Le juge ordonne toute mesure d'information sur la personnalité et les conditions de vie de l'enfant et de ses parents (enquête sociale, examens médicaux…). L’objectif est de recueillir le plus grand nombre d’informations pour évaluer la gravité du danger et les capacités des parents à assurer la protection de leur enfant.

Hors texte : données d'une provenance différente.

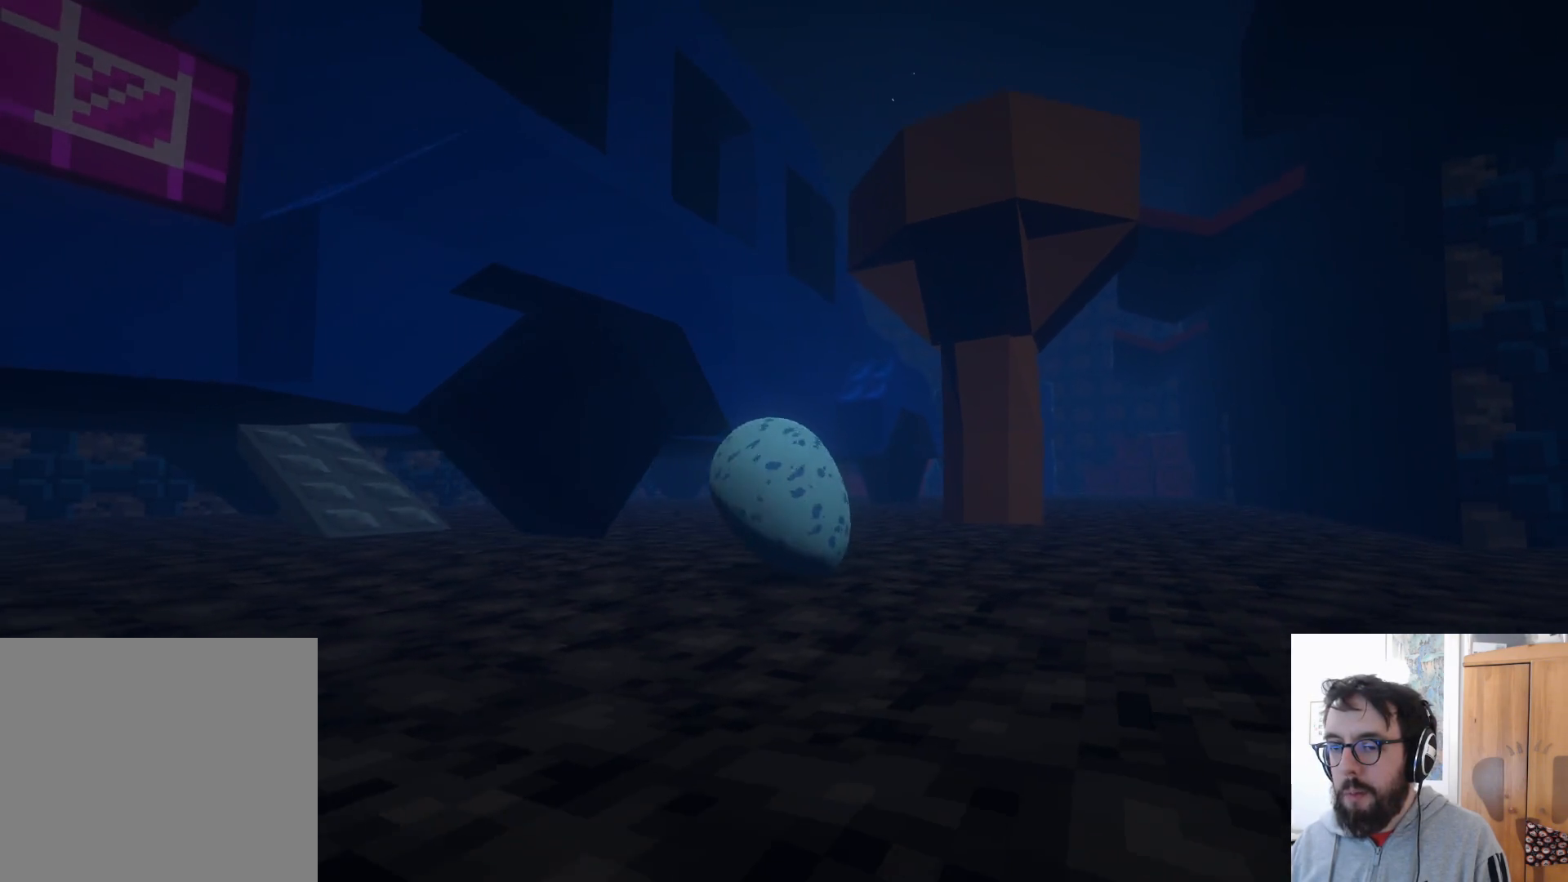
{"dt_ms": 500, "buttons": [], "left_stick": "up-right", "right_stick": "center", "events": [[17, "left_stick", "right"], [150, "left_stick", "up-right"]]}
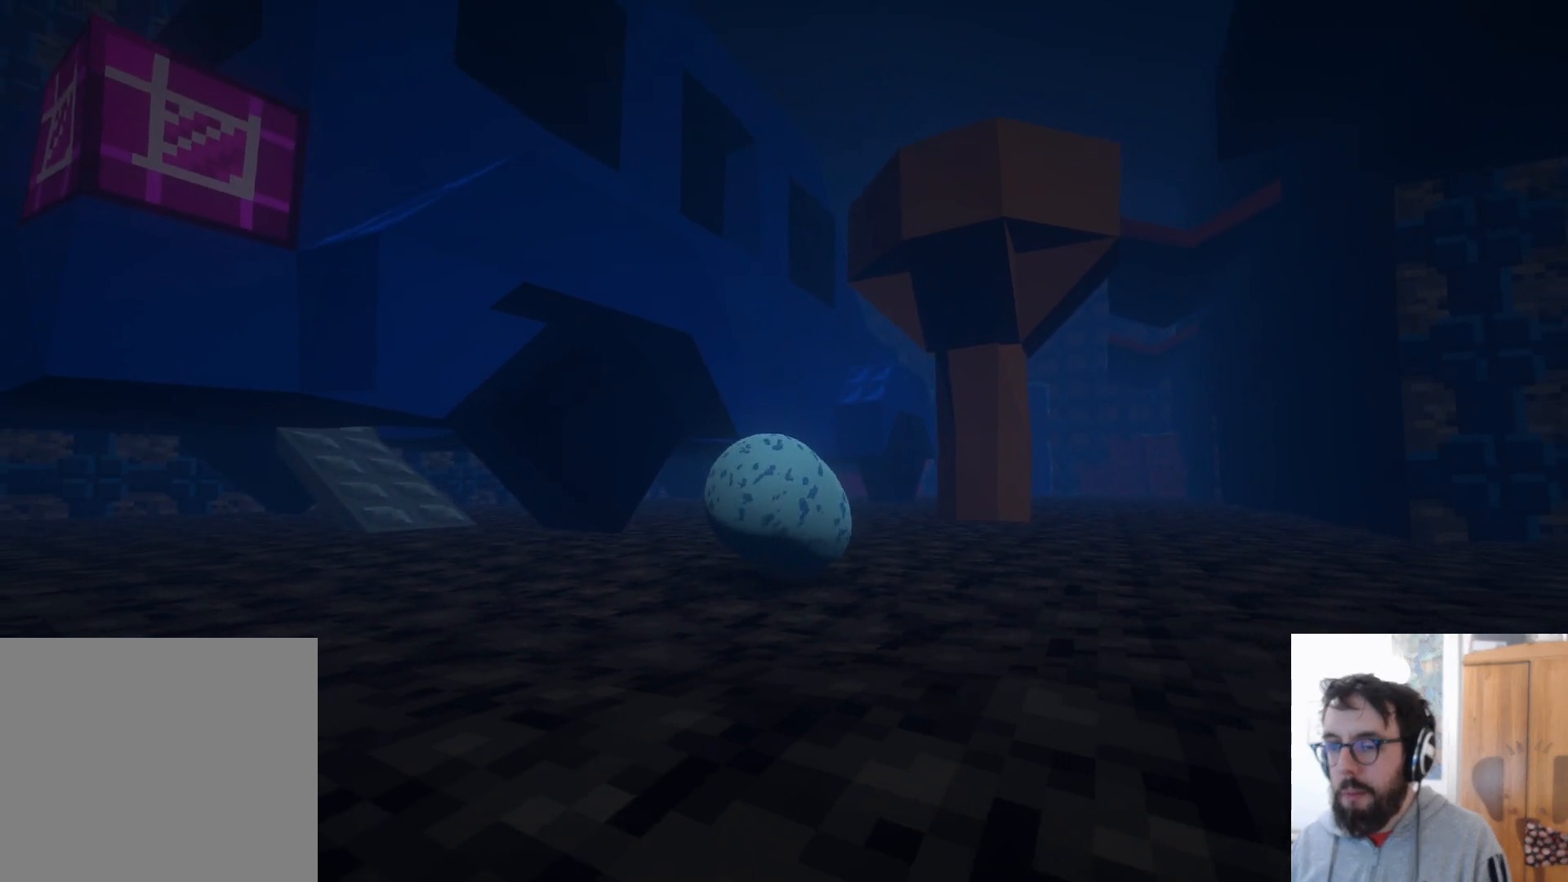
{"dt_ms": 500, "buttons": [], "left_stick": "up-right", "right_stick": "center", "events": []}
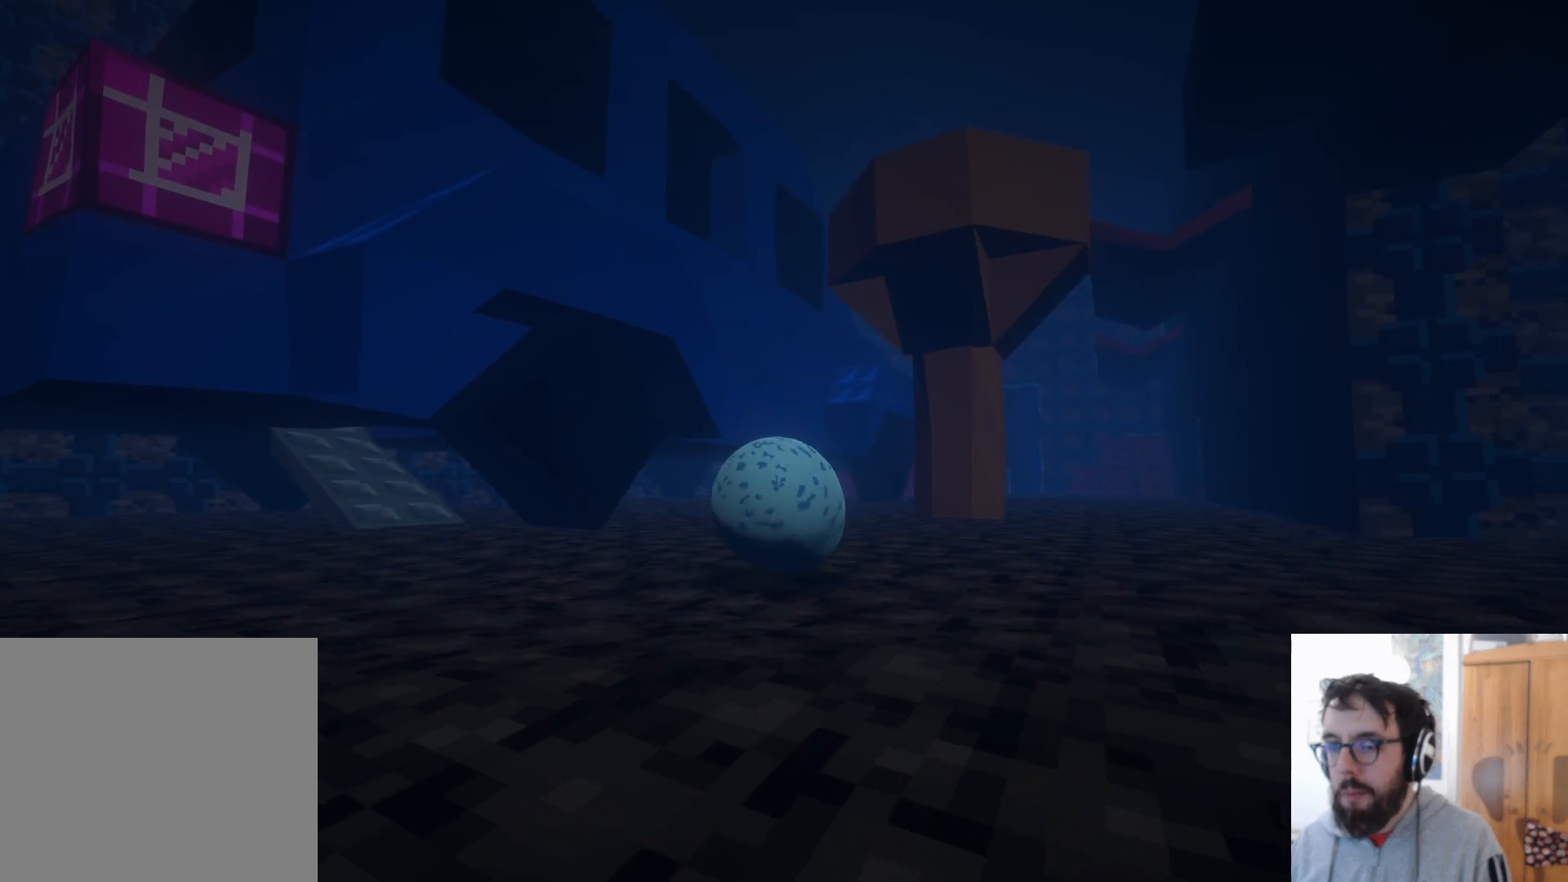
{"dt_ms": 500, "buttons": [], "left_stick": "up-right", "right_stick": "up", "events": [[433, "right_stick", "up"]]}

Lors de l'audience, si l'enfant est capable de discernement, le juge effectue un entretien individuel avec lui. Le juge peut également entendre toute personne qui pourrait apporter des éléments utiles à la compréhension de la situation familiale.

À l'issue de l'audience, le juge peut décider de confier l'enfant à l'autre parent, à un membre de la famille, au service départemental de l'aide sociale à l'enfance (Ase), ou à un service ou établissement sanitaire ou d'éducation.

En cas d'urgence, le juge des enfants peut prononcer une mesure de protection provisoire.

L'Enquête Sociale : Un Élément Déterminant

Dans les procédures devant le Juge aux Affaires Familiales (JAF), l'enquête sociale joue un rôle crucial. L’enquêteur social doit prendre l’initiative de recueillir tous les éléments visant à éclairer le juge, en réalisant notamment deux entretiens avec chaque parent. Il doit connaître les caractéristiques de leur logement, leur situation financière, et la nature de leurs activités professionnelles.

L’enquêteur social doit prendre contact avec les médecins et les thérapeutes, et rencontrer le concubin éventuel. Il doit amener l’enfant à parler de sa vie familiale, de son environnement.

Il faut motiver la demande de contre-enquête et de nouvelle enquête, en apportant la preuve d’une mauvaise appréciation de certains éléments, ou des évolutions très importantes de la situation rendant caduques les propositions de l’enquêteur social.

La Parole de l'Enfant : Un Droit Fondamental

L’article 388-1 du code civil stipule que le mineur peut être entendu par le juge ou, lorsque son intérêt le commande, par la personne désignée par le juge à cet effet. Cette audition est de droit lorsque le mineur en fait la demande. Lorsque le mineur refuse d’être entendu, le juge apprécie le bien-fondé de ce refus. Il peut être entendu seul, avec un avocat ou une personne de son choix.

Recours et Actions Possibles

La famille (ou le parent concerné) peut assigner le service social concerné devant le tribunal judiciaire pour faute professionnelle, en demandant des dommages intérêts. Elle peut également porter plainte pour faux intellectuel.

Désaccords avec la PMI : Comment Réagir ?

En cas de désaccords avec la PMI, il est important de connaître ses droits et les recours possibles. Il est conseillé de :

  • Demander des explications claires et écrites sur les motifs du désaccord.
  • Consulter les textes réglementaires pour vérifier la légalité des demandes de la PMI.
  • Faire appel à un avocat spécialisé en droit de la famille ou en droit social.
  • Saisir la Commission Consultative Paritaire Départementale (CCPD) en cas de réduction ou de refus de renouvellement d'agrément.